On the server side, I just calculate the hash of the contents plus the nonce, and check if it matches the desired difficulty. If it doesn’t, I discard the message.

The mechanism described above, obviously, has serious flaws and could be bypassed in multiple ways (please don’t rely on it). It is not even difficult to figure out. But for the sake of the experiment, this was the starting point.

I just tuned a bit the difficulty parameter to be something a human couldn’t distinguish from a slow website and that could be impactful to bots (nothing scientific).

The results

Six months went by, and the results are better than I initially expected. Specially because I thought I would have to gradually improve the implementation as the spammers figure out how to bypass this little trick.

I also assumed that at least some of them would use headless browsers, to deal with all the JavaScript that websites include nowadays, and automatically bypass this protection.

In the end, I was dead wrong.
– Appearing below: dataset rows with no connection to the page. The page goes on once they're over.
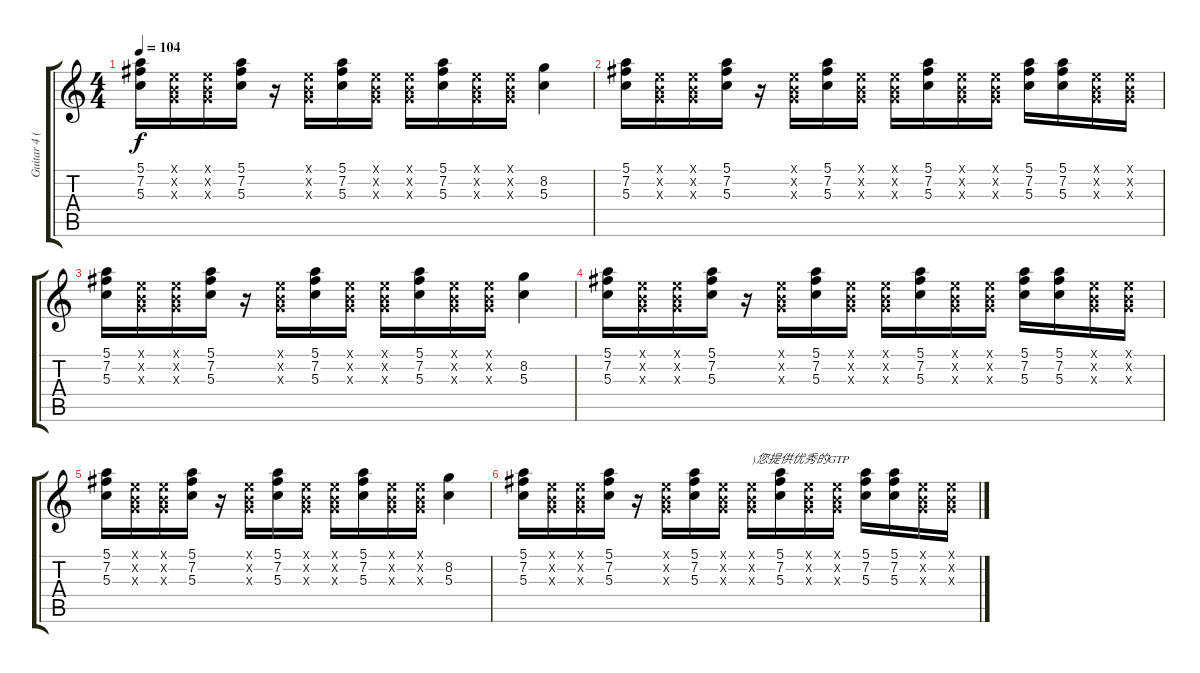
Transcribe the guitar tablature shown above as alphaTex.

\track ("Guitar 4 (Clean Tone)" "Guitar 4 (") {instrument electricguitarclean}
\staff {score tabs}
\tuning (E4 B3 G3 D3 A2 E2) {hide}
\ts (4 4)
\tempo 104
\clef g2
\ks c
(5.1 7.2 5.3).16{dy f} (0.1{x} 0.2{x} 0.3{x}).16 (0.1{x} 0.2{x} 0.3{x}).16 (5.1 7.2 5.3).16 r.16 (0.1{x} 0.2{x} 0.3{x}).16 (5.1 7.2 5.3).16 (0.1{x} 0.2{x} 0.3{x}).16 (0.1{x} 0.2{x} 0.3{x}).16 (5.1 7.2 5.3).16 (0.1{x} 0.2{x} 0.3{x}).16 (0.1{x} 0.2{x} 0.3{x}).16 (8.2 5.3).4 |
(5.1 7.2 5.3).16 (0.1{x} 0.2{x} 0.3{x}).16 (0.1{x} 0.2{x} 0.3{x}).16 (5.1 7.2 5.3).16 r.16 (0.1{x} 0.2{x} 0.3{x}).16 (5.1 7.2 5.3).16 (0.1{x} 0.2{x} 0.3{x}).16 (0.1{x} 0.2{x} 0.3{x}).16 (5.1 7.2 5.3).16 (0.1{x} 0.2{x} 0.3{x}).16 (0.1{x} 0.2{x} 0.3{x}).16 (5.1 7.2 5.3).16 (5.1 7.2 5.3).16 (0.1{x} 0.2{x} 0.3{x}).16 (0.1{x} 0.2{x} 0.3{x}).16 |
(5.1 7.2 5.3).16 (0.1{x} 0.2{x} 0.3{x}).16 (0.1{x} 0.2{x} 0.3{x}).16 (5.1 7.2 5.3).16 r.16 (0.1{x} 0.2{x} 0.3{x}).16 (5.1 7.2 5.3).16 (0.1{x} 0.2{x} 0.3{x}).16 (0.1{x} 0.2{x} 0.3{x}).16 (5.1 7.2 5.3).16 (0.1{x} 0.2{x} 0.3{x}).16 (0.1{x} 0.2{x} 0.3{x}).16 (8.2 5.3).4 |
(5.1 7.2 5.3).16 (0.1{x} 0.2{x} 0.3{x}).16 (0.1{x} 0.2{x} 0.3{x}).16 (5.1 7.2 5.3).16 r.16 (0.1{x} 0.2{x} 0.3{x}).16 (5.1 7.2 5.3).16 (0.1{x} 0.2{x} 0.3{x}).16 (0.1{x} 0.2{x} 0.3{x}).16 (5.1 7.2 5.3).16 (0.1{x} 0.2{x} 0.3{x}).16 (0.1{x} 0.2{x} 0.3{x}).16 (5.1 7.2 5.3).16 (5.1 7.2 5.3).16 (0.1{x} 0.2{x} 0.3{x}).16 (0.1{x} 0.2{x} 0.3{x}).16 |
(5.1 7.2 5.3).16 (0.1{x} 0.2{x} 0.3{x}).16 (0.1{x} 0.2{x} 0.3{x}).16 (5.1 7.2 5.3).16 r.16 (0.1{x} 0.2{x} 0.3{x}).16 (5.1 7.2 5.3).16 (0.1{x} 0.2{x} 0.3{x}).16 (0.1{x} 0.2{x} 0.3{x}).16 (5.1 7.2 5.3).16 (0.1{x} 0.2{x} 0.3{x}).16 (0.1{x} 0.2{x} 0.3{x}).16 (8.2 5.3).4 |
(5.1 7.2 5.3).16 (0.1{x} 0.2{x} 0.3{x}).16 (0.1{x} 0.2{x} 0.3{x}).16 (5.1 7.2 5.3).16 r.16 (0.1{x} 0.2{x} 0.3{x}).16 (5.1 7.2 5.3).16 (0.1{x} 0.2{x} 0.3{x}).16 (0.1{x} 0.2{x} 0.3{x}).16{txt ")您提供优秀的GTP"} (5.1 7.2 5.3).16 (0.1{x} 0.2{x} 0.3{x}).16 (0.1{x} 0.2{x} 0.3{x}).16 (5.1 7.2 5.3).16 (5.1 7.2 5.3).16 (0.1{x} 0.2{x} 0.3{x}).16 (0.1{x} 0.2{x} 0.3{x}).16
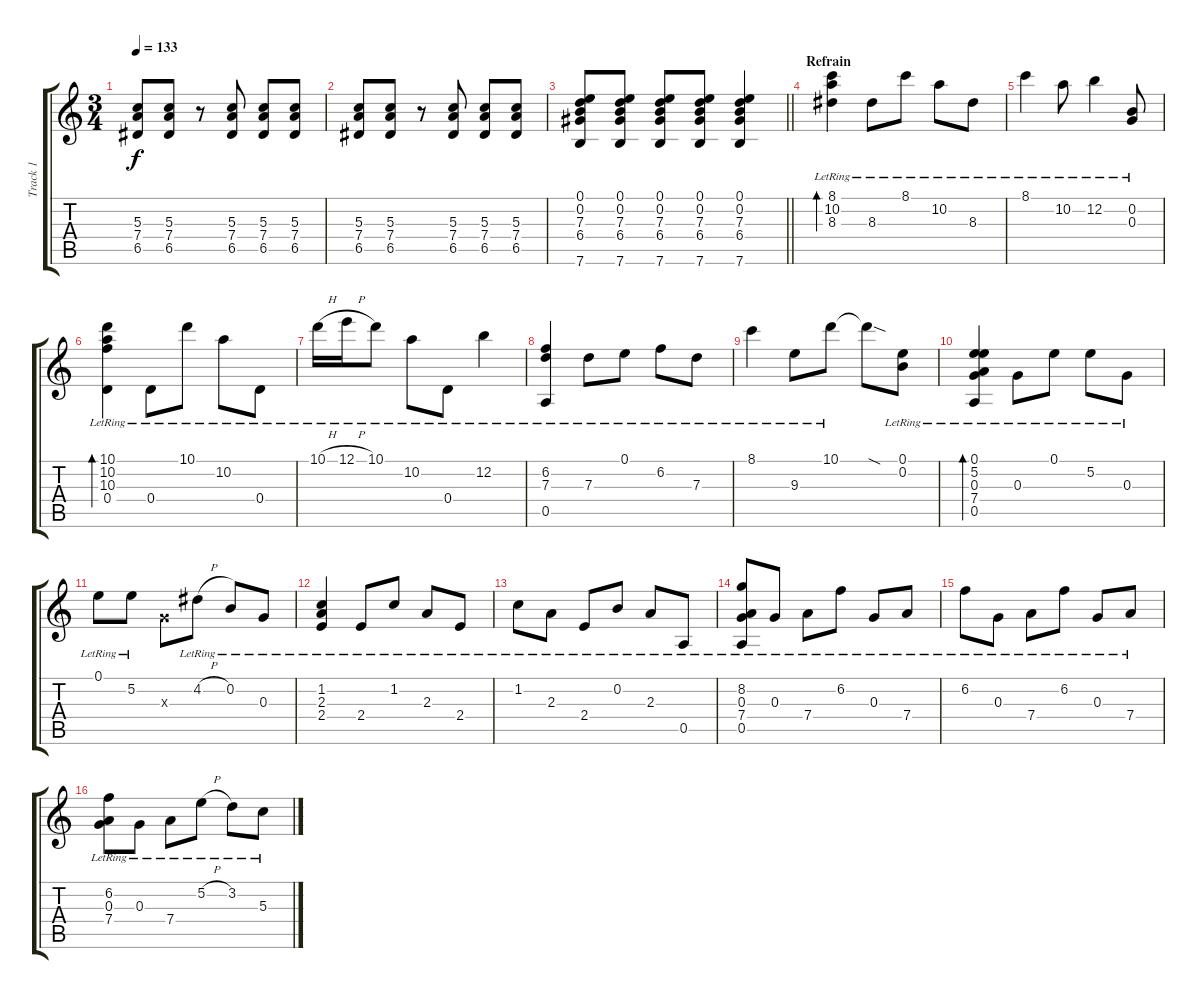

So this little form went from ~15 spam submissions every single day, to 0. During the whole 6-month period, a total of 1 spam message went through.

But you might ask, has the traffic stopped? Did the bots stop submitting?

As the chart above shows, no, the spammers continued to submit their home cooked spam. During the last 30 days, a total of 210 POST requests were sent, but the spam was just filtered out.

So, what did I learn with this experiment? I guess that the main lesson was that these particular spammers, are really low-effort creatures. You raise the bar a little, and they stop being effective.

The second lesson was that we can definitely fight spam without relying on third parties and without wasting our users/visitors time. A better implementation is undoubtedly required, but for low traffic websites, it might be a good enough solution. We just need an off-the-shelf component that is easy to integrate (I guess some already exist, I just didn’t spend too much time exploring).

I’m also curious about other alternatives, such as requiring a micropayment to submit the form (like a fraction of a cent). Until now, this would require a third-party integration and be a pain in every way, but with the Bitcoin’s lightning network becoming ubiquitous, this might become a viable alternative (there are similar projects out there, that work great).